Bubbletrons: Ultrahigh-Energy Particle Collisions and Heavy Dark Matter at Phase Transitions

TL;DR

This paper introduces 'bubbletrons', ultra-high-energy particle collisions at phase transition bubble walls, linking them to potential dark matter production and gravitational wave signals across a wide frequency spectrum.

Contribution

It proposes the concept of bubbletrons, calculates the maximum dark matter mass they can produce, and explores their connection to gravitational wave signals from cosmological phase transitions.

Findings

Maximum dark matter mass ranges from 10^5 to 10^15 GeV depending on phase transition scale.

Bubbletrons can produce ultra-high-energy particles during cosmological phase transitions.

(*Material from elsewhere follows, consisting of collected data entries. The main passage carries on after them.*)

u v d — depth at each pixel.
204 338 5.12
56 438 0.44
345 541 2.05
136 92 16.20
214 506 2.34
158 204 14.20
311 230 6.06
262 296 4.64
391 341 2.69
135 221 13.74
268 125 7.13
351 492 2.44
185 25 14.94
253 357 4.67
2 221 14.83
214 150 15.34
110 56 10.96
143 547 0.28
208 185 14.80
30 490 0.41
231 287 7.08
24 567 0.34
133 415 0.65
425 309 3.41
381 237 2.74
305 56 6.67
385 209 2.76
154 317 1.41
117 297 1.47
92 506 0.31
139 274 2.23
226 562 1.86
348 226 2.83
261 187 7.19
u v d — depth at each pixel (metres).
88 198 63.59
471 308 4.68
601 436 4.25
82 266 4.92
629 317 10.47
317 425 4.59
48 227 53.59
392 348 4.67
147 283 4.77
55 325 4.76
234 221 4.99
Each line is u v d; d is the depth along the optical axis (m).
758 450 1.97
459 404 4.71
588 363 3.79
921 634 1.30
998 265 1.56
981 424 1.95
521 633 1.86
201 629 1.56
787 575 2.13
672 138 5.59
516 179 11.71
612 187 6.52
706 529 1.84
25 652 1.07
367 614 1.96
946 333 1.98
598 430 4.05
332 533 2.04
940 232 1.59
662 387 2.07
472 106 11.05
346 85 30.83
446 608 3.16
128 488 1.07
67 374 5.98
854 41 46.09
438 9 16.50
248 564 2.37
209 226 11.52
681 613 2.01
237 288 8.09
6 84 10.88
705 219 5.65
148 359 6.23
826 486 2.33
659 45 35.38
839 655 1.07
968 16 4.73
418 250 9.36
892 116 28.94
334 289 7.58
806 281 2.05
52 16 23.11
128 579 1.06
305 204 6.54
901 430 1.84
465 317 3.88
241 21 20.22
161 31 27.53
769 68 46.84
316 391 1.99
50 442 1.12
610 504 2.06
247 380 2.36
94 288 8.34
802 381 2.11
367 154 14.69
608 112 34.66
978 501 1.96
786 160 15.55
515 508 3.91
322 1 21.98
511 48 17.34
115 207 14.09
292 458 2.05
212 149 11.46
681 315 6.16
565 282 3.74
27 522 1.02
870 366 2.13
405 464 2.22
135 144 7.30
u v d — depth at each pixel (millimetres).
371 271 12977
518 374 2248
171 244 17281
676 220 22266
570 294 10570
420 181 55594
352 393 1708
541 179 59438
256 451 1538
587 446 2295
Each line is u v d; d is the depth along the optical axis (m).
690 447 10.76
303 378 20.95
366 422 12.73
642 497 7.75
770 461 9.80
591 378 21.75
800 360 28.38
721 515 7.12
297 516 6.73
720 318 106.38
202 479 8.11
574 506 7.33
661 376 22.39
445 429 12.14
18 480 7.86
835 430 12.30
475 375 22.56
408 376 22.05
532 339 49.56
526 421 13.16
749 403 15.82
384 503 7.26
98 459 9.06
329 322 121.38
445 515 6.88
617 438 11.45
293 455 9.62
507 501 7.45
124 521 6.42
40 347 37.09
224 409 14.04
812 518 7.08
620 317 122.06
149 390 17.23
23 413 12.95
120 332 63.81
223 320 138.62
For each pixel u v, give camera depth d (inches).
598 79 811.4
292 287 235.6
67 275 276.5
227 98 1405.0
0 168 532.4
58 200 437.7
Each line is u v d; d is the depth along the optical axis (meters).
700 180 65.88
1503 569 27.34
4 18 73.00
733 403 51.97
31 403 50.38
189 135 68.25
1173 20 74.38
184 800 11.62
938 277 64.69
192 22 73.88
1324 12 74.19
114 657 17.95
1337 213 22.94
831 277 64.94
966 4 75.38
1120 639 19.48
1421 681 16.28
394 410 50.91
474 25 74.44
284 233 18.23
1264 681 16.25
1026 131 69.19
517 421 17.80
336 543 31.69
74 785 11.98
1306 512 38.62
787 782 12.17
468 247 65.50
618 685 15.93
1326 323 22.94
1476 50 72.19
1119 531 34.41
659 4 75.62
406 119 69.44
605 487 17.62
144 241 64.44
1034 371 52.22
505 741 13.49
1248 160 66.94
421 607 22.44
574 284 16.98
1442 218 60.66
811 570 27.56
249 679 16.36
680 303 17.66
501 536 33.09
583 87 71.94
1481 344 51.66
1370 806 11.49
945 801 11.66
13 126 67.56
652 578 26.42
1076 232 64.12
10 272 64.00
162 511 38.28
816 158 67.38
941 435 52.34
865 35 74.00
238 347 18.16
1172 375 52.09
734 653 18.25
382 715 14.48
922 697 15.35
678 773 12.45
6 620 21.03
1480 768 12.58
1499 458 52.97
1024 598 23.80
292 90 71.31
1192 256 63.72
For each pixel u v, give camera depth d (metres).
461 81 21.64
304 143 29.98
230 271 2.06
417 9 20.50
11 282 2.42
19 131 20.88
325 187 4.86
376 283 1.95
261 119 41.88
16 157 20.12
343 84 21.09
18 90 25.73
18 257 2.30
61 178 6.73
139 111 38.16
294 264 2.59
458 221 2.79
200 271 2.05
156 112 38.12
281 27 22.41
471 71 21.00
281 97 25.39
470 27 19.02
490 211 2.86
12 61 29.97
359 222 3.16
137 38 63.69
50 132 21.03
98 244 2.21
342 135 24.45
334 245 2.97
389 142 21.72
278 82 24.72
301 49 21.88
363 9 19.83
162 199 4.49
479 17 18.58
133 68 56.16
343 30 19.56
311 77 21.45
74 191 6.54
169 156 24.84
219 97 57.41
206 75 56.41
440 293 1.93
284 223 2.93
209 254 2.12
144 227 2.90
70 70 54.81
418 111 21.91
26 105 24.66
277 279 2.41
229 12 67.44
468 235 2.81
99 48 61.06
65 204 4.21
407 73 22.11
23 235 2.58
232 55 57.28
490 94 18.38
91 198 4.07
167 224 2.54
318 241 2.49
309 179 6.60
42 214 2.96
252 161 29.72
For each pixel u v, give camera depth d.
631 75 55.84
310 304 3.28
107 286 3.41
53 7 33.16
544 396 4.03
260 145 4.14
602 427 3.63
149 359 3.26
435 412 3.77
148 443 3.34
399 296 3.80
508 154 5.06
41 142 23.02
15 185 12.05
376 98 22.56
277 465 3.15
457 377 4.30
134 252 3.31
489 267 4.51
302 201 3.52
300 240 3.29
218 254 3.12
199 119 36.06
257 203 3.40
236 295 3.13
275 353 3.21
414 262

Gravitational waves from bubbletrons span from nanohertz to megahertz frequencies.

Abstract

We initiate the study of `bubbletrons', by which we mean ultra-high-energy collisions of the particle shells that generically form at the walls of relativistic bubbles in cosmological first-order phase transitions (PT). As an application, we calculate the maximal dark matter mass $M_{DM}$ that bubbletrons can produce in a $U(1)$ gauge PT, finding $M_{DM} \sim 10^5/10^{11}/10^{15}$ GeV for PT scales $v_\phi \sim 10^{-2}/10^3/10^9$ GeV. Bubbletrons realise a novel link between ultra-high-energy phenomena and gravitational waves (GW) sourced at the PT, from nanohertz to megahertz frequencies.